Still, the numbers are real and come from universities representing 16 percent of all students in four-year U.S. institutions. The stated intent is a "systematic examination of the scope of DEI staffing in the academy ... and how levels of DEI personnel compare to other staffing priorities."

Heritage's agenda also is to question what it sees as universities' "adherence to ideological, political and activist goals" that conservatives dislike.

The number of people universities devote to promoting DEI goals is something they want to do. ...

[Staff sizes] have more to do with the increasingly imbalanced ideological nature of universities than with actual promotion of diversity, equity and inclusion.

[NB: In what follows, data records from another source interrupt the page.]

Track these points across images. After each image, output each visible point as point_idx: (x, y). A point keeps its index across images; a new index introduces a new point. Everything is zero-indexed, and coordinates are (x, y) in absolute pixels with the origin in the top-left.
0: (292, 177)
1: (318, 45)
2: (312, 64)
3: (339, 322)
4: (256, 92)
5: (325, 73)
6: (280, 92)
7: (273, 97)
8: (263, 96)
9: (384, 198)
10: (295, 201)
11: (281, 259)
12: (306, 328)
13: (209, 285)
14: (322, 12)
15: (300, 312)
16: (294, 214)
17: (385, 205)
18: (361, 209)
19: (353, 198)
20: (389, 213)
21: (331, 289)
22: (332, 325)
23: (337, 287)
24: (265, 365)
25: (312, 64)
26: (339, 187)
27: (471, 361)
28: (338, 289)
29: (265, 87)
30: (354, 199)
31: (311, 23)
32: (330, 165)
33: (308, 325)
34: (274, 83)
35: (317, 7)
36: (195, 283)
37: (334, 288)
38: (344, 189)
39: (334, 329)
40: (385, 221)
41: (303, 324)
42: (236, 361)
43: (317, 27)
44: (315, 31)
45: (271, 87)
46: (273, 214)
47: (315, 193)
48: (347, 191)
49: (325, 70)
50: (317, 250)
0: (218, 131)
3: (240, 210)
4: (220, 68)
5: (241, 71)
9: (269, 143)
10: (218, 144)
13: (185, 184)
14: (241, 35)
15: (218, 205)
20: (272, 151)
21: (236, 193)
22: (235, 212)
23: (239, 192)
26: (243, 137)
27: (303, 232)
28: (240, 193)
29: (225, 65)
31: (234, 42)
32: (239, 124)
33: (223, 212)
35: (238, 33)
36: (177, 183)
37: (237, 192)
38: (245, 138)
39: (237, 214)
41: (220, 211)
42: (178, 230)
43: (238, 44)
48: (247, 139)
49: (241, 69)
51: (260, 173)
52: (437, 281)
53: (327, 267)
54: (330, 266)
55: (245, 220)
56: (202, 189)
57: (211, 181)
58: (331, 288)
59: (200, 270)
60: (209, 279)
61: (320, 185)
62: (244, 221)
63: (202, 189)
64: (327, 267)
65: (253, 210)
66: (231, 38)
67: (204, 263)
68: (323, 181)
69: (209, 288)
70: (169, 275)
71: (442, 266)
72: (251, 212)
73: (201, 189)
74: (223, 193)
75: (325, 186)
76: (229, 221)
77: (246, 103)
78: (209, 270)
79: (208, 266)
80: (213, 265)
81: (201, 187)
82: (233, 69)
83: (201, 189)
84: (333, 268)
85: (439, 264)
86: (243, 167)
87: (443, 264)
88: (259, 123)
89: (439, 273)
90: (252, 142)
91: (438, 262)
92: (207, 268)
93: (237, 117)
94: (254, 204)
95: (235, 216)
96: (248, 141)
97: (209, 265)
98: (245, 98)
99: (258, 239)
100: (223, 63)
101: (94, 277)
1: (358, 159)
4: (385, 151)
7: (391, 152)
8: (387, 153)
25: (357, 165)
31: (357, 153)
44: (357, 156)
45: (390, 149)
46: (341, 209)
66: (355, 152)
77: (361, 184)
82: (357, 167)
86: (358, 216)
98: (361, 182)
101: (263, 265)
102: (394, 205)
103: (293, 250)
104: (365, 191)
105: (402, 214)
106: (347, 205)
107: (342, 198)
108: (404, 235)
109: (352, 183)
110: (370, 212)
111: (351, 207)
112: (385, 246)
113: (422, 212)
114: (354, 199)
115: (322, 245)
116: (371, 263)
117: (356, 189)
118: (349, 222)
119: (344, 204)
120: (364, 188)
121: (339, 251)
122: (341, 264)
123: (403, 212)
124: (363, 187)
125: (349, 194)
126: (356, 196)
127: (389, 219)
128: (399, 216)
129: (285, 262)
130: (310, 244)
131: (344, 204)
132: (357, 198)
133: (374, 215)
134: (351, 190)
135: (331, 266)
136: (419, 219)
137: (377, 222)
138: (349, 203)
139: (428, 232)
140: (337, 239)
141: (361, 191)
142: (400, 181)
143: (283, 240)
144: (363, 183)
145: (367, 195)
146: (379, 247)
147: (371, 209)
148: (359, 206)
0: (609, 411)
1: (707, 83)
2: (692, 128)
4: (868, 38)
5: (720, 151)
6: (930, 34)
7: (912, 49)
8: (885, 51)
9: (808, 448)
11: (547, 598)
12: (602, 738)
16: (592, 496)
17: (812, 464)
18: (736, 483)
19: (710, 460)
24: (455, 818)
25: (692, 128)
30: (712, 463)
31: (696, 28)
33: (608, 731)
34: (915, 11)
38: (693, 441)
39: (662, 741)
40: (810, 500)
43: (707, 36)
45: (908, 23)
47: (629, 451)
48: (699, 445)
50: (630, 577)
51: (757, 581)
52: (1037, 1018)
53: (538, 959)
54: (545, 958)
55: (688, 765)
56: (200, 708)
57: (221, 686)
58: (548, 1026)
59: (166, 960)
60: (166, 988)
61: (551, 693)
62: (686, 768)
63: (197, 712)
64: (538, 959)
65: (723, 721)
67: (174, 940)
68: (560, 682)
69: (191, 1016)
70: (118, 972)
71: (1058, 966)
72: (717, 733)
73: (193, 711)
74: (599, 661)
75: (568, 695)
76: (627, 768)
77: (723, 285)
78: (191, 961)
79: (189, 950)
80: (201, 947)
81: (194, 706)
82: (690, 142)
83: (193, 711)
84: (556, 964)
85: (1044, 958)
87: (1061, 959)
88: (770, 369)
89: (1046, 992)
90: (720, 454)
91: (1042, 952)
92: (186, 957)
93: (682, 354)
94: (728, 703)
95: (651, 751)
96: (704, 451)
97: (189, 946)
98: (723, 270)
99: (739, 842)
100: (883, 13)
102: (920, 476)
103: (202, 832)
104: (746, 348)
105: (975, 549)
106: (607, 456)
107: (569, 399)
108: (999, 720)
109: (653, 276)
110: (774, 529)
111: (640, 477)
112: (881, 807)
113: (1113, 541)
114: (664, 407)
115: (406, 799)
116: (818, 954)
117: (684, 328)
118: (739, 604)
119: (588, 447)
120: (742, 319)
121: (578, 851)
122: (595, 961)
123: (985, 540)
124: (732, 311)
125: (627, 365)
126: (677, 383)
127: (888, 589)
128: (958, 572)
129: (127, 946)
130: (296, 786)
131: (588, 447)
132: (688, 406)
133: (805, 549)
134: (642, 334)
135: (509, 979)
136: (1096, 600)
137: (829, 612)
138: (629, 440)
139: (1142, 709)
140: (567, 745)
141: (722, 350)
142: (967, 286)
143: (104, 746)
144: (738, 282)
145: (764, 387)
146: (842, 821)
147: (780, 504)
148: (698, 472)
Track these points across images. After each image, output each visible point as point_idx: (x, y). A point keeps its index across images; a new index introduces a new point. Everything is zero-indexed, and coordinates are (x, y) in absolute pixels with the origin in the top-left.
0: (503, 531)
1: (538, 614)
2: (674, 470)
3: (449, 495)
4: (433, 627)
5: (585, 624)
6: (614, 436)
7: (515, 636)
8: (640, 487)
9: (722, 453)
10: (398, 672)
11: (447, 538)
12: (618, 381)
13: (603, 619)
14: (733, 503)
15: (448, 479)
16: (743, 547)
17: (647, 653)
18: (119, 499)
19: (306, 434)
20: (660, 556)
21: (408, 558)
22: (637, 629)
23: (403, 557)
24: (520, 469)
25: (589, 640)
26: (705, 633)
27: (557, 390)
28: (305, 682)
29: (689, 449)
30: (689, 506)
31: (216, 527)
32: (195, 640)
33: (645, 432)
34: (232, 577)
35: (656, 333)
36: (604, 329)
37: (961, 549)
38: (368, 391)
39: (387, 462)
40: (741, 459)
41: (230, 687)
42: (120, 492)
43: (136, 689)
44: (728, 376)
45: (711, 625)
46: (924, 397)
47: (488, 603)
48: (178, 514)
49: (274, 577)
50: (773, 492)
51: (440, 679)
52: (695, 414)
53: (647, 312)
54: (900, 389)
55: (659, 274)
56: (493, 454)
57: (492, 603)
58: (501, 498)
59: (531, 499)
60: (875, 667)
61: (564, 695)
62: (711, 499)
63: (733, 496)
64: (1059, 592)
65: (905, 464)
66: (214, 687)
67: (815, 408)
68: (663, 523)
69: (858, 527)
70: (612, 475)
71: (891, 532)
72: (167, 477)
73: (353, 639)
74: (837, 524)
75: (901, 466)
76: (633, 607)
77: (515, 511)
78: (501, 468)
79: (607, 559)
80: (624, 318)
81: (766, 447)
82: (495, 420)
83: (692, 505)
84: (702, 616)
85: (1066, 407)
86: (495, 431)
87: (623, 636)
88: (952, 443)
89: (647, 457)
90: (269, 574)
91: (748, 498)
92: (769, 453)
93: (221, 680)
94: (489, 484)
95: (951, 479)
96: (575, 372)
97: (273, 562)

University of Michigan announcement last month

U-M spokesperson Rick Fitzgerald tells the Mackinac Center for Public Policy, a Midland ally of Heritage, that it would "not be accurate to assume all 163 of those identified by the authors as doing DEI work full-time." The center's news site quotes him as adding:

"We believe that everyone should have an equitable opportunity to succeed and contribute to the greater society. We recognize that one cannot achieve those goals without intentional efforts to incorporate those principles within all of our operations as an institution.

"That commitment means that we must employ a team doing this work full-time, with many others in units all across the institution who do this work in addition to their primary work duties as digital strategists, communicators, finance administrators, associate deans and scores of other roles."

In any event, the data is worth noting whether one thinks it shows an admirable priority or a questionable one.

The think tank, which describes U-M's number of diversity administrators and staff as "strikingly large," presents these findings in its 18-page report:

► The University of Michigan lists 14.8 people tasked to promoting DEI for every one person responsible for providing services to students with disabilities.

(Photo: University of Michigan Office of Diversity, Equity and Inclusion)

► It has the most people working on DEI and it has the highest ratio [over 14 to 1] of DEI personnel to ADA [Americans with Disabilities Act] compliance staff.

► U-M has 5.8 DEI personnel for every 100 tenured or tenure-track faculty, compared to an average 3.4 among 65 universities studied.

► The total of DEI administrators and support staff is more than double the number of history professors.

► Nineteen of its 163 people work in a central office of DEI.

► Five people are listed in the Multicultural Center, another 24 are found in the Center for the Education of Women and the LGBTQ Spectrum Center has 12 people.

► Eighteen people are listed on the Multiethnic Student Affairs website with another 14 are at the Office of Academic Multicultural Initiatives. Colleges and departments also have their own DEI staff.